Before he could move, before he could react, before he could even comprehend what had happened, Sophie grabbed his arm and pulled him toward the cliff’s edge.

Seconds passed in the form of years. He saw everything with dazzling clarity: the blood running from Lux’s nose, the swift, slight brush of her finger over the switch on the detonator, the sudden look of peace in her eyes.

But Sophie pulled him away from all of it. She sprinted to the cliff and dragged him with her. It seemed to take years to reach the edge. But why . . . ?

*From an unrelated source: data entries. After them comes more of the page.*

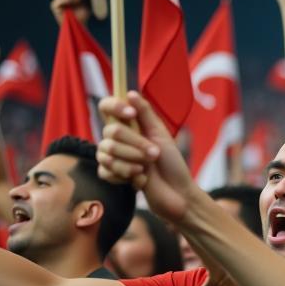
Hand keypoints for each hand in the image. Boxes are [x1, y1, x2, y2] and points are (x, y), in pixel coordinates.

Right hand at [97, 92, 196, 224]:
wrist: (178, 193)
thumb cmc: (172, 163)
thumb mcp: (162, 135)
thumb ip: (146, 113)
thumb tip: (130, 92)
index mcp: (130, 126)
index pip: (107, 108)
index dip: (115, 107)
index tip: (131, 114)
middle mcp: (118, 139)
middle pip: (111, 131)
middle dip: (135, 144)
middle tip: (154, 154)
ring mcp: (113, 157)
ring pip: (106, 152)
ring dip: (131, 161)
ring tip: (146, 168)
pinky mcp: (112, 176)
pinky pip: (106, 171)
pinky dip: (126, 175)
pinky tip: (141, 180)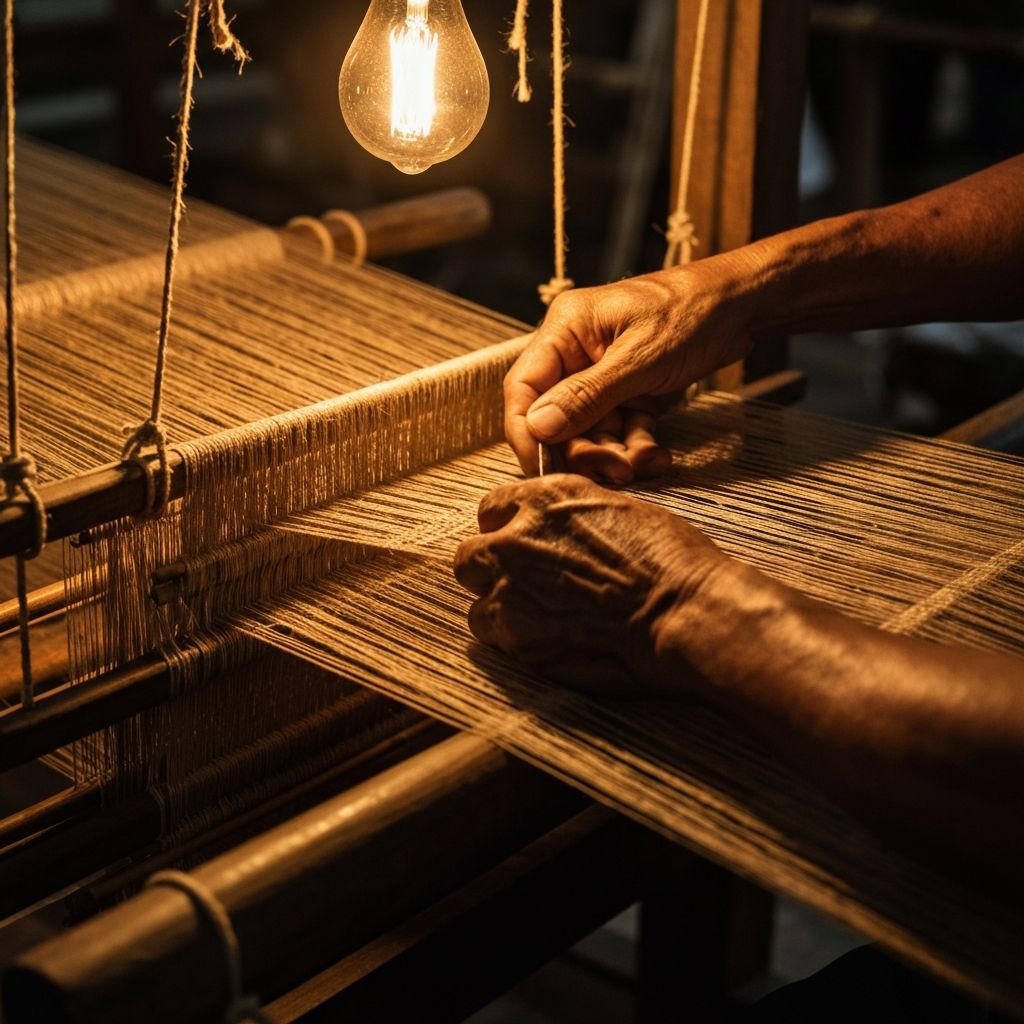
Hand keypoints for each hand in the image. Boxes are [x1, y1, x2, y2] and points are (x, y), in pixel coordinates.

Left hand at [453, 475, 728, 697]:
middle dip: (490, 570)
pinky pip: (491, 637)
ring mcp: (510, 587)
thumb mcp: (619, 510)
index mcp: (544, 498)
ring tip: (538, 621)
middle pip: (470, 555)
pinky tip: (545, 642)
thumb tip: (559, 528)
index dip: (504, 528)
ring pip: (477, 600)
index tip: (518, 544)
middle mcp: (516, 537)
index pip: (492, 507)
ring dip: (499, 608)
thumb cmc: (669, 561)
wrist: (683, 613)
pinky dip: (510, 640)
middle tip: (522, 586)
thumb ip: (572, 516)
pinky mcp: (515, 634)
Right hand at [504, 257, 757, 478]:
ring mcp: (603, 375)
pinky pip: (619, 430)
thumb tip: (537, 427)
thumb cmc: (693, 313)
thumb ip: (586, 396)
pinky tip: (657, 456)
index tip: (541, 468)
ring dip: (614, 454)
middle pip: (557, 418)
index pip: (523, 388)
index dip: (526, 432)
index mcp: (566, 330)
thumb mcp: (639, 359)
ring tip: (643, 463)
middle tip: (613, 472)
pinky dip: (635, 447)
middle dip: (583, 450)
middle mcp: (576, 353)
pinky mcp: (629, 393)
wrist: (746, 305)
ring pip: (590, 431)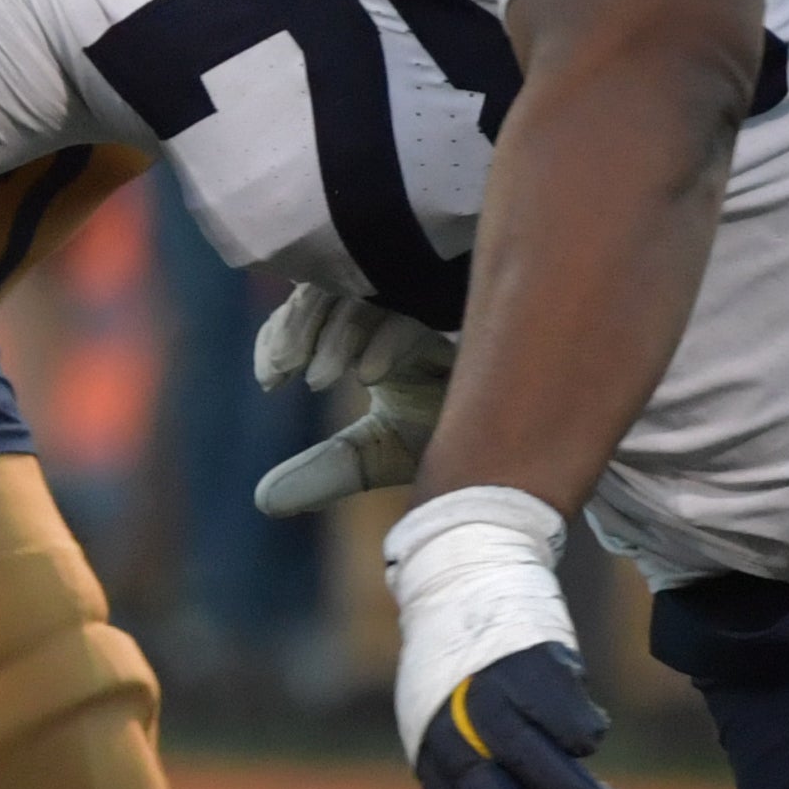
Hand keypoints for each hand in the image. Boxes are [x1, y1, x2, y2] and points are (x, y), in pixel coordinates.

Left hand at [253, 284, 454, 516]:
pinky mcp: (465, 318)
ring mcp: (430, 312)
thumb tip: (263, 499)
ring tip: (321, 379)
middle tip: (284, 372)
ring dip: (337, 331)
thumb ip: (325, 471)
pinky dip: (388, 339)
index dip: (282, 336)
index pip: (309, 309)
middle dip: (300, 327)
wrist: (525, 453)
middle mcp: (395, 315)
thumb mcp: (379, 458)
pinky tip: (370, 377)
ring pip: (368, 293)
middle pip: (331, 289)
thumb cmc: (457, 444)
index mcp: (368, 336)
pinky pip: (417, 312)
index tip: (271, 381)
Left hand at [384, 487, 644, 788]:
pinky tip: (591, 734)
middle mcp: (460, 741)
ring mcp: (494, 708)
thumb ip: (474, 774)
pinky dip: (587, 738)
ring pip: (550, 779)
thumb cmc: (459, 661)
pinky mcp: (529, 675)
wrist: (461, 573)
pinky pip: (571, 727)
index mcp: (436, 760)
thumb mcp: (444, 719)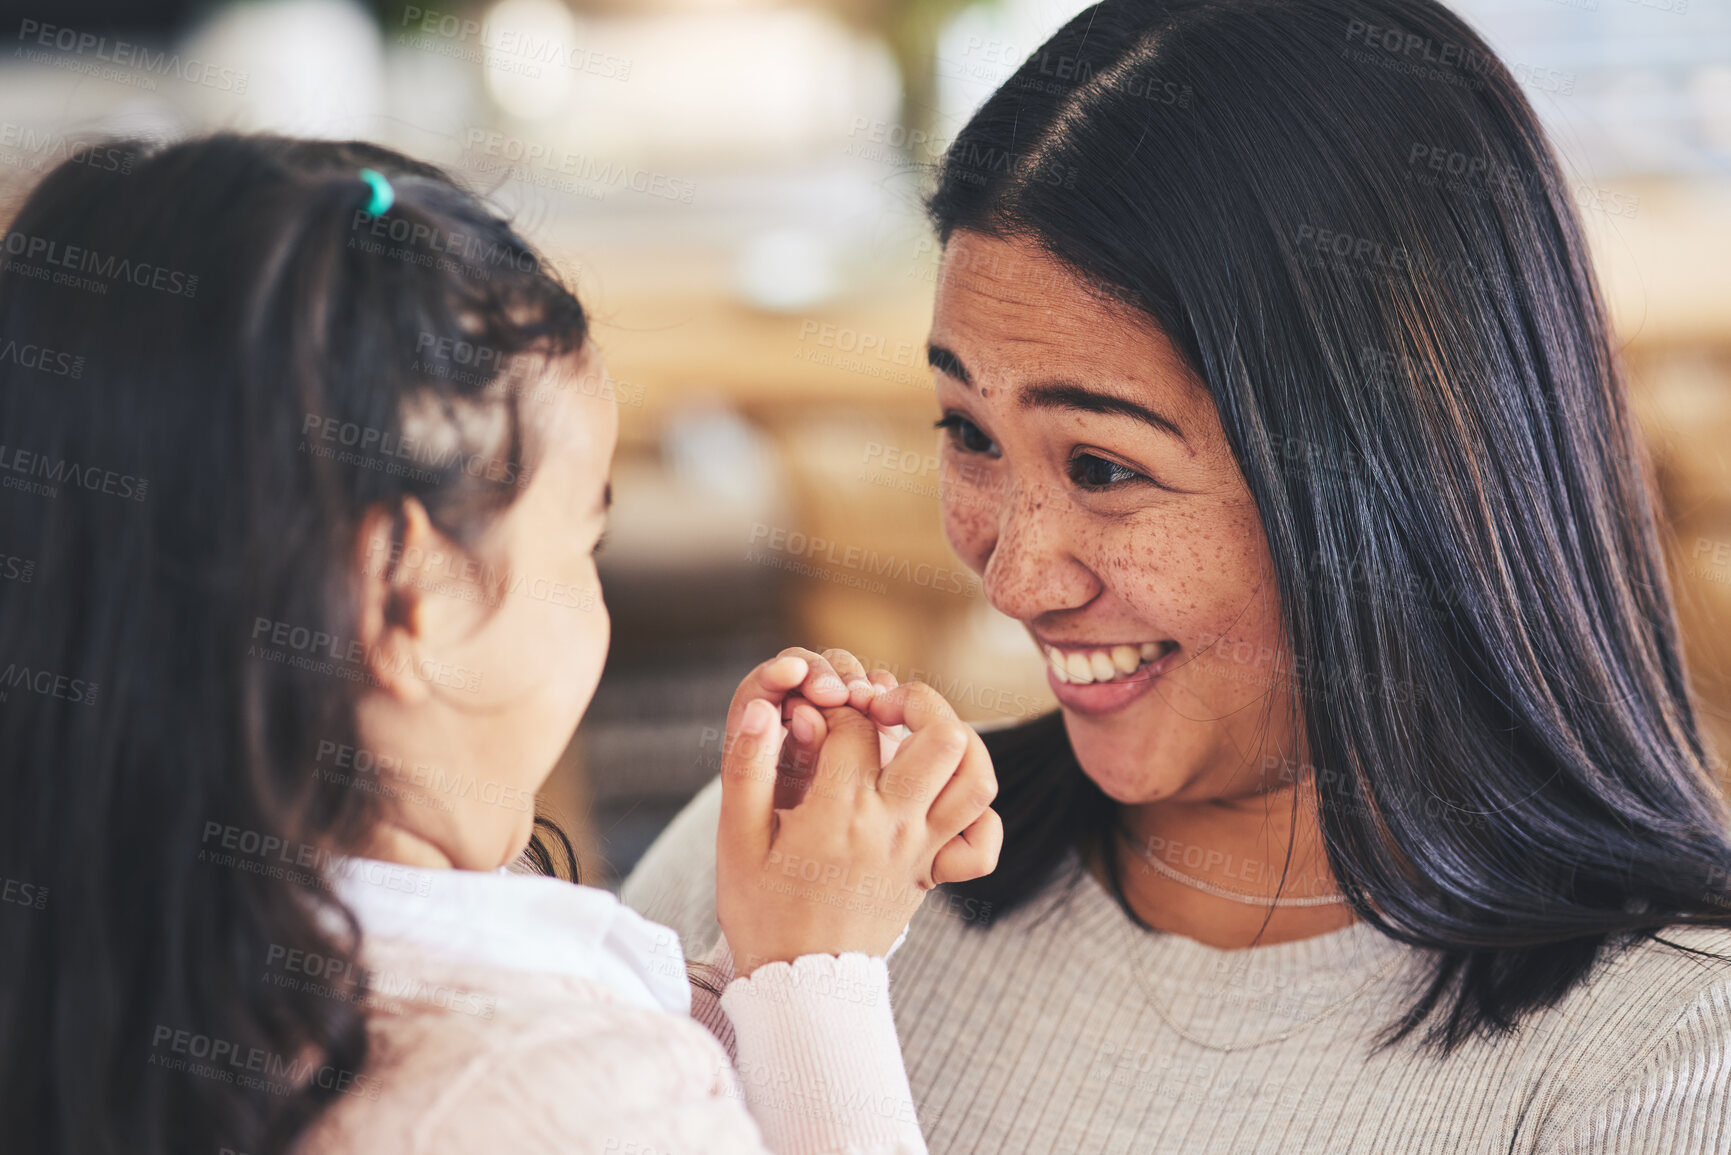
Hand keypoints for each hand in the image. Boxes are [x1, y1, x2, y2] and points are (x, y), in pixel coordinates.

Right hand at [715, 657, 1001, 976]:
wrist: (798, 983)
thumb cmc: (762, 908)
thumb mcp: (736, 838)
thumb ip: (747, 767)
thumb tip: (763, 709)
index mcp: (841, 812)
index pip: (857, 725)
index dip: (833, 705)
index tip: (811, 716)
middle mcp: (894, 826)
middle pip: (944, 737)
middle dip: (916, 700)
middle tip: (881, 704)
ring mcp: (921, 851)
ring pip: (976, 778)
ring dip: (958, 740)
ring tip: (920, 732)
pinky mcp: (933, 873)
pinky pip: (982, 840)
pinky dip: (976, 811)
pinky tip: (941, 794)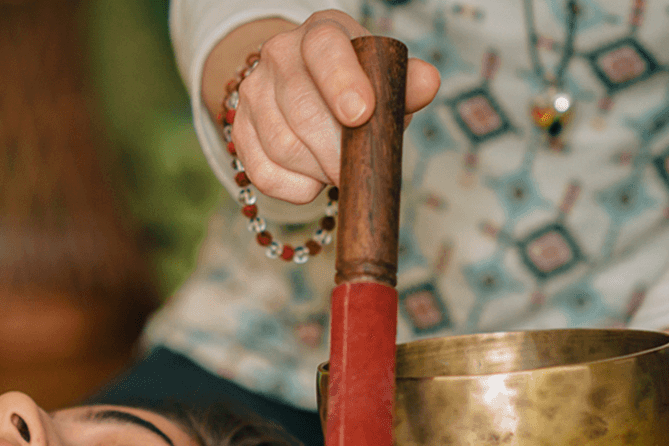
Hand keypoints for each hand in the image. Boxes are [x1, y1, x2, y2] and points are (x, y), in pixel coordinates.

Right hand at [230, 10, 439, 202]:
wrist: (311, 91)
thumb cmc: (360, 86)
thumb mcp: (385, 79)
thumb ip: (406, 83)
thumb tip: (427, 82)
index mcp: (321, 33)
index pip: (324, 49)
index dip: (342, 82)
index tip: (362, 115)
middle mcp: (279, 54)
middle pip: (301, 109)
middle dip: (335, 150)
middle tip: (354, 170)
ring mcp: (253, 92)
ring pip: (282, 146)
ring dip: (317, 171)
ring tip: (337, 171)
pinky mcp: (240, 131)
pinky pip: (262, 173)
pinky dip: (295, 189)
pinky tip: (313, 182)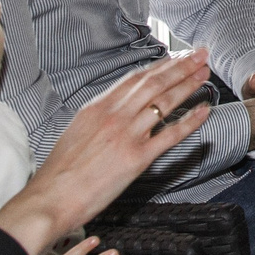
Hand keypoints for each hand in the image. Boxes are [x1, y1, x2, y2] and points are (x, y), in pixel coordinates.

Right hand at [0, 50, 212, 254]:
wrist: (50, 199)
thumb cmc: (60, 172)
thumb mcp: (76, 131)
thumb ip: (99, 116)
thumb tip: (117, 106)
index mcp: (97, 107)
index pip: (135, 78)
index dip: (160, 65)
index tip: (177, 56)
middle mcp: (113, 116)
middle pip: (154, 83)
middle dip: (181, 66)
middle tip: (201, 55)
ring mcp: (126, 136)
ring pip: (164, 102)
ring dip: (188, 84)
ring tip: (204, 73)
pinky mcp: (136, 159)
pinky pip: (170, 135)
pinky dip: (190, 121)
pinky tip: (204, 111)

“Sophie!” He skidded to a halt, just in time, pinwheeled on the edge and grabbed her to keep her from toppling over. “Are you—”

“JUMP!”

She leaped, arcing into a swan dive.

“—CRAZY?” Jim yelled after her.

Then the blast caught him.

He weighed no more than a scrap of paper. The wave of heat flung him outward into open space; he flipped through the air like a paper clip from the flick of a giant index finger. Through space and darkness, moon and sea wheeling over each other in a dizzying, sickening blur until at last he crashed into the ocean.